Making Fluorination Chemistry Safer and Easier
A synthetic catalyst inspired by Mother Nature
Earlier this year, I was privileged to attend an online lecture by Prof. Veronique Gouverneur of the University of Oxford who has devoted her research career to the study of the chemistry of fluorine, a vital constituent element of many agrochemicals, pharmaceuticals and materials (Figure 1).
Figure 1: Some examples of agrochemicals, pharmaceuticals and materials that contain fluorine
Most fluorine is currently sourced from a mineral known as fluorspar or fluorite (CaF2) by treating it with sulphuric acid to yield hydrogen fluoride (HF), an extremely corrosive and toxic gas. This is then converted into safer fluorinating reagents that can be used in the lab. All of this requires a lot of energy and great attention to health and safety.
In medicinal chemistry, the introduction of one or more fluorine atoms into a molecule can affect its properties in many useful ways. For instance, fluorine is often used to block a site of metabolism in a compound so that a drug can exert its effect for longer in the body.

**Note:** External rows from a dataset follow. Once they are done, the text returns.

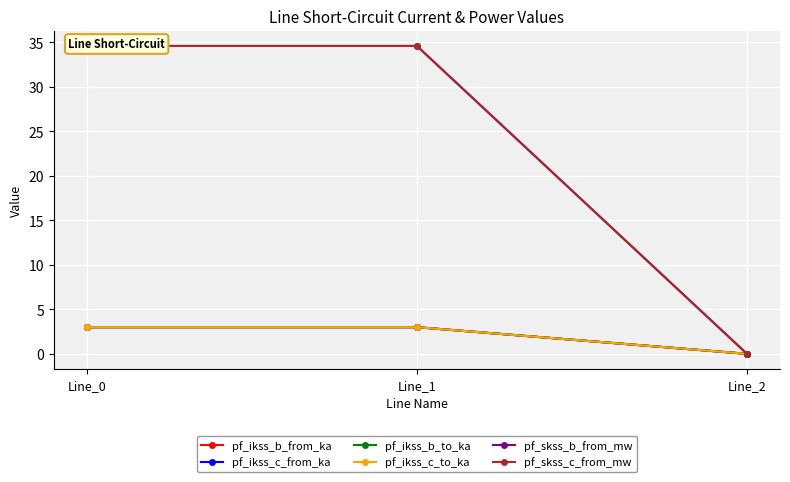

Reading right to left, what are all the values shown in this chart?

pf_ikss_b_from_ka: 0.0	3.0	3.0
pf_ikss_c_from_ka: 0.0	3.0	3.0
pf_ikss_b_to_ka: 0.0	3.0	3.0
pf_ikss_c_to_ka: 0.0	3.0	3.0
pf_skss_b_from_mw: 0.0	34.6	34.6
pf_skss_c_from_mw: 0.0	34.6	34.6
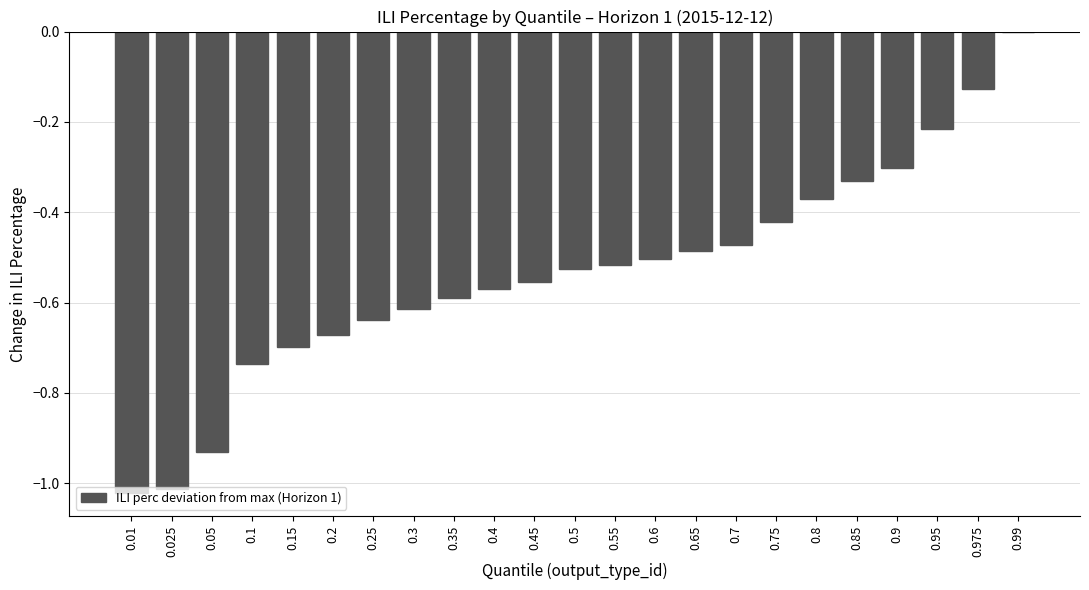

True or false: the data shows -0.7 at 0.2.

True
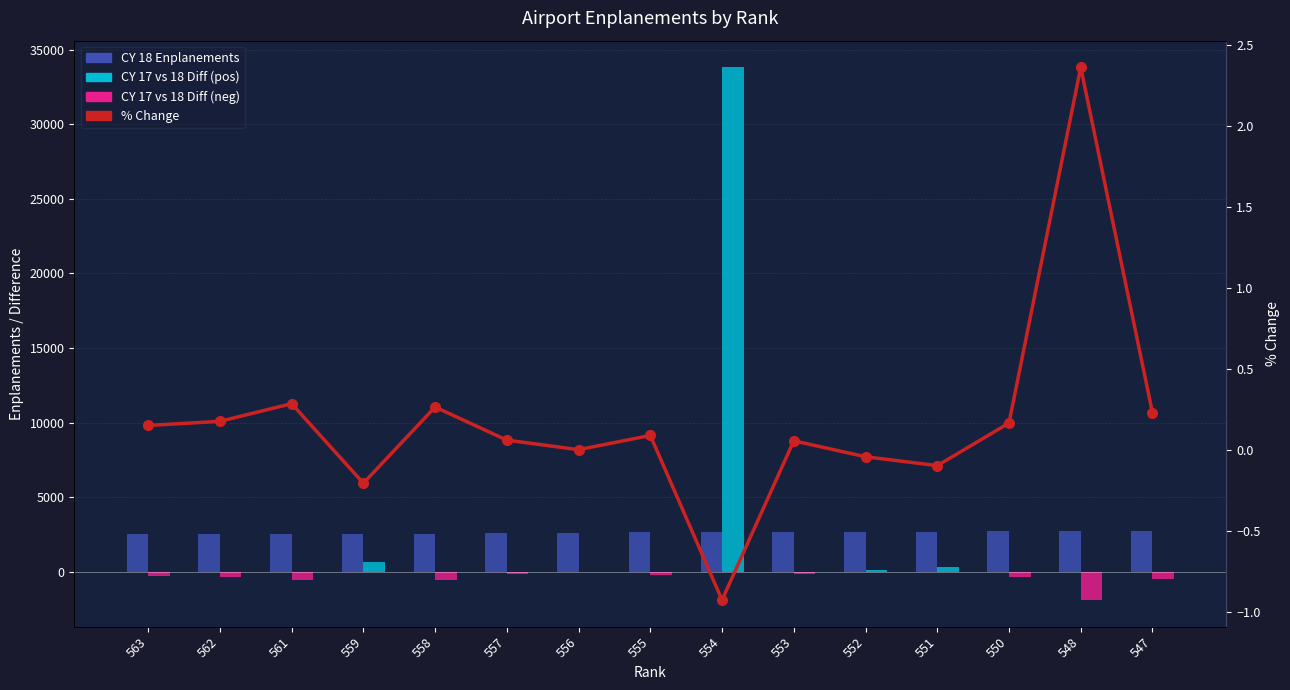

Which series changed the most between 558 and 550?

CY 17 vs 18 Diff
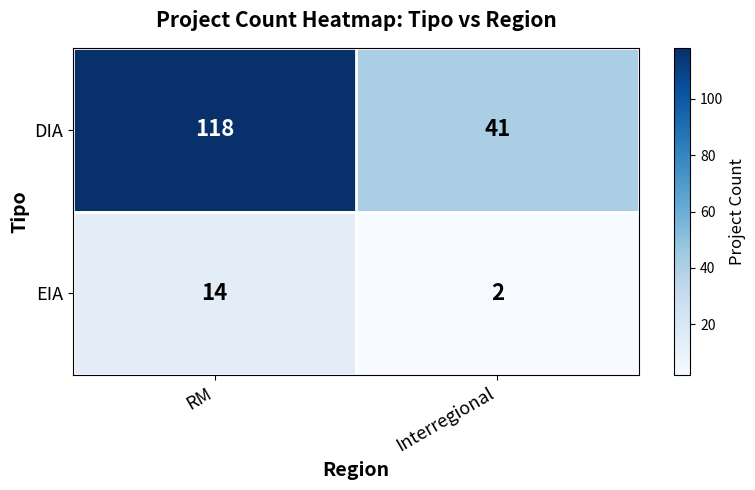

What is the difference between the maximum and minimum values in the DIA series?

77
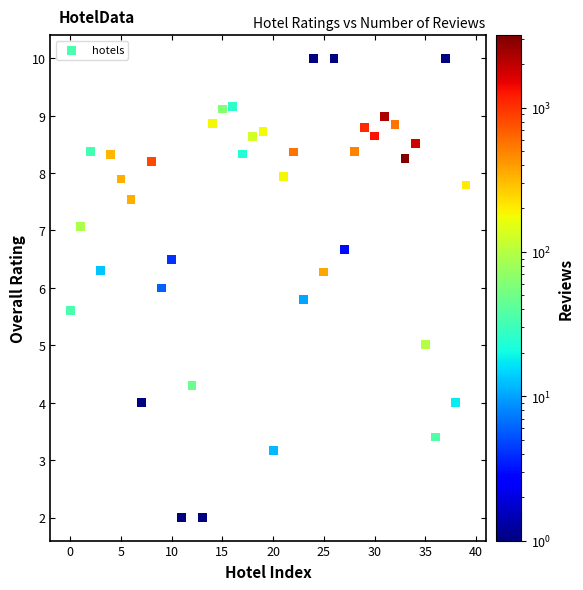

How many data points are displayed?

40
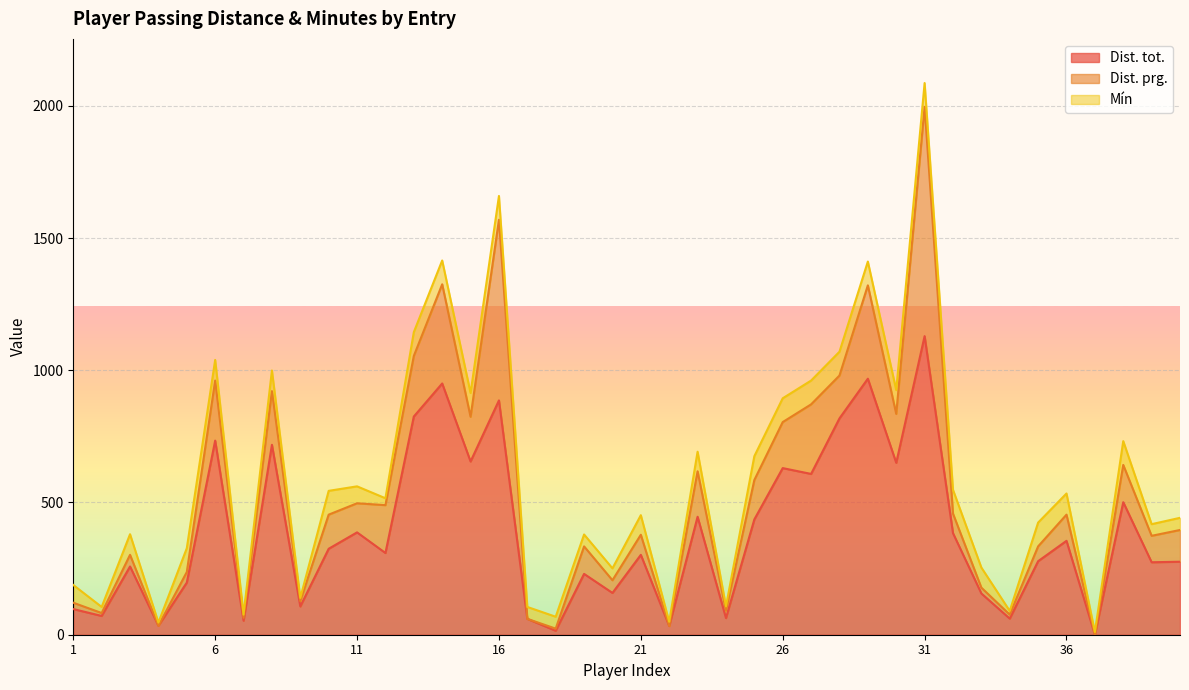

True or false: Dist. prg. has more than 1 points higher than both neighbors.

True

In addition, an isotope of fluorine, 18F, is used in PET ( Positron Emission Tomography ) scanning, which can play a vital role in the diagnosis and treatment of diseases such as cancer.
Given the importance of fluorine in so many applications, it is vital for the future that we develop more sustainable ways of obtaining it and of introducing it into molecules such as those shown above. It is to this challenge, among others, that Prof. Gouverneur and her research colleagues have turned their attention in recent years.
A crucial realisation in their journey was that there exist a few natural fluorinase enzymes that can catalyse the formation of a carbon-fluorine bond under ambient conditions. The first of these enzymes (Figure 2) was reported in 2002.
This inspired the Gouverneur research group to try to design a synthetic compound that could mimic the catalysing action of the fluorinase enzyme. By means of ingenious and closely coupled computational and experimental investigations, they were able to design a class of organic compound capable of catalysing fluorination reactions using readily available metal fluorides (e.g., potassium fluoride, KF) as the fluorine source. The chemical structure of one such synthetic catalyst is shown in Figure 3 and this compound is now commercially available from Sigma-Aldrich enabling its widespread use by the organic chemistry community.
Figure 3: Chemical structure of a synthetic fluorination catalyst
The development of this type of catalyst enables the introduction of fluorine into organic compounds in a safer, easier, and more environmentally friendly way than was previously possible and so allows the synthesis and testing of a greater diversity of fluorine-containing molecules as potential drugs and agrochemicals.